Giving Compass' Take:

• Amy Bass summarizes a course at Manhattanville College aimed at creating a college community for incoming students during COVID.

• How important is creating a college community for students who've felt their education disrupted during the pandemic? What can we do to assist students in marginalized communities who've face disproportionate setbacks in their coronavirus schooling?

• Find resources to guide you in supporting people affected by coronavirus.

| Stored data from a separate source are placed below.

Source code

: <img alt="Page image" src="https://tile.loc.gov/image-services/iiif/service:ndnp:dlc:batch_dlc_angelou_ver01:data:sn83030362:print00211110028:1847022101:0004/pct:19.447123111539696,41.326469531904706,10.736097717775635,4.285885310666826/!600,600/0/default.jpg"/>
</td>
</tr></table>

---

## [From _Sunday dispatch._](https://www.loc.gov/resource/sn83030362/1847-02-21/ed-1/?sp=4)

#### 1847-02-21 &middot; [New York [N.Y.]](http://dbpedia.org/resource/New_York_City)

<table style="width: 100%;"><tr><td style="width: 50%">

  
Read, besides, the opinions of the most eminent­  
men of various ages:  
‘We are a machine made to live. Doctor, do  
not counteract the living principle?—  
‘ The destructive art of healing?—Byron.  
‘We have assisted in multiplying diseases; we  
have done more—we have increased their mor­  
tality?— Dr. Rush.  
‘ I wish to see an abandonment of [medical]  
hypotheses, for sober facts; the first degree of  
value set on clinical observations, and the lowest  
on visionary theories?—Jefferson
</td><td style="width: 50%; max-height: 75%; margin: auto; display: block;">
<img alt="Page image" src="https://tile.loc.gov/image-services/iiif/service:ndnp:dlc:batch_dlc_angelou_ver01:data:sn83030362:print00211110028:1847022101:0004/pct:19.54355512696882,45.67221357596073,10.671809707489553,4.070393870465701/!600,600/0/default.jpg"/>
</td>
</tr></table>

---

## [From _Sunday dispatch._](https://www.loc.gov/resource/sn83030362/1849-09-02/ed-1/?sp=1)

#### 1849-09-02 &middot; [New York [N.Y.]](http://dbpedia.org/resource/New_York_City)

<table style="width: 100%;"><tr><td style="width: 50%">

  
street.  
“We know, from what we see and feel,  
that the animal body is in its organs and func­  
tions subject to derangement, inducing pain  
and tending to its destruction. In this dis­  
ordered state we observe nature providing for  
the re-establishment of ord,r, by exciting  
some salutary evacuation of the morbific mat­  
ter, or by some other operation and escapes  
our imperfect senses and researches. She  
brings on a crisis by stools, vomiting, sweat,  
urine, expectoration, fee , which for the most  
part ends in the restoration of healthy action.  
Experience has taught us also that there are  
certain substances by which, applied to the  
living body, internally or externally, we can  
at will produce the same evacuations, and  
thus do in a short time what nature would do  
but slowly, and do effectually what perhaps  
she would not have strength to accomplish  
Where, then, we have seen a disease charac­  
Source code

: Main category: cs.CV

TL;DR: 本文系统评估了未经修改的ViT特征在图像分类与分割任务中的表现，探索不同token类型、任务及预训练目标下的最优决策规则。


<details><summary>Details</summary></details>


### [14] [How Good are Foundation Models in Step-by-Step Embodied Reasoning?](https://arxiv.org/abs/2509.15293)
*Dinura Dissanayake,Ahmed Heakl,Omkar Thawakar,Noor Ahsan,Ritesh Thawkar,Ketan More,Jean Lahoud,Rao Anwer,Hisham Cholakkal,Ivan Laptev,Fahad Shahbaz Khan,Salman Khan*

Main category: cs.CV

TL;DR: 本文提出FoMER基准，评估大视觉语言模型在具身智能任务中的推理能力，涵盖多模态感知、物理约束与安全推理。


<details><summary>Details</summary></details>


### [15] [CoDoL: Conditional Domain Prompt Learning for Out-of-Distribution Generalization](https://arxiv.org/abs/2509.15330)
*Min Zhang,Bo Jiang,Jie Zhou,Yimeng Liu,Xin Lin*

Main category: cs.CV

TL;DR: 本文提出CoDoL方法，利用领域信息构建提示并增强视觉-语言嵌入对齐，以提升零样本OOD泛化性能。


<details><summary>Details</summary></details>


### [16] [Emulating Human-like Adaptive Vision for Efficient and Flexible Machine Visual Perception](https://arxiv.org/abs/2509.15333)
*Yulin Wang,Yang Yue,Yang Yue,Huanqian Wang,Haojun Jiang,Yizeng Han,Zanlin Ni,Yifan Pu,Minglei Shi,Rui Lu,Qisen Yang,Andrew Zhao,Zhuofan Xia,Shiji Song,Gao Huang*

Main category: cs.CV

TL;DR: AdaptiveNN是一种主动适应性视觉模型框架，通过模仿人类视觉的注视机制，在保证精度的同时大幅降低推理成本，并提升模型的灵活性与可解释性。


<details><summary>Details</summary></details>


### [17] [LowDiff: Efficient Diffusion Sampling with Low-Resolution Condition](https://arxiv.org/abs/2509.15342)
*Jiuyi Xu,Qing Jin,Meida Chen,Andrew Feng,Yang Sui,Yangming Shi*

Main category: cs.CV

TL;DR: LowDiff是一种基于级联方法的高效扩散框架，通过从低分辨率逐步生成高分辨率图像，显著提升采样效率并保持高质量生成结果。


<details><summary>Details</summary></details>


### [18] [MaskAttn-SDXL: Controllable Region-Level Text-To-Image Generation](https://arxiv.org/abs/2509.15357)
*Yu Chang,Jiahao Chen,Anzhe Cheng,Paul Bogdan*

We wanted to share our passion for the liberal arts and what it can do when the community gives it the time and space it deserves.

That’s how the idea for a multi-faculty, interdisciplinary summer course for first-year students emerged. We start teaching “Manhattanville Together … at a Distance: Coming Together as a Community in the Age of Covid-19” on July 6 to 96 incoming first-years.

The four-week course showcases the best of us: collaboration, expertise and generosity. Each of the four modules features podcast-style conversations designed to help students understand the ways that different fields look at evidence and draw conclusions.

Each week, students submit a found “artifact” that encompasses both their learning in the course and their personal experience of the coronavirus. As their final project at the end of the course, they will create an artifact of their own, curating the aspects of this situation that we can and should remember.

What Covid-19 may mean for small, private, liberal-arts institutions is grim. More broadly, short of a federal bailout, the millions of people employed by institutions of higher education — never mind the communities that surround them — know they are in precarious situations.

We saw a solution in creating something that would enable incoming students to feel like they are part of an engaged, compassionate and curious campus community, a place to which they wanted to commit.

Indeed, as we created something that would help students make sense of the changes they are witnessing and experiencing at this moment of transition in their lives, we also gave ourselves a raison d’être for what we do: a reminder that work, when motivated by the right reasons, can create a community that is nothing short of spectacular.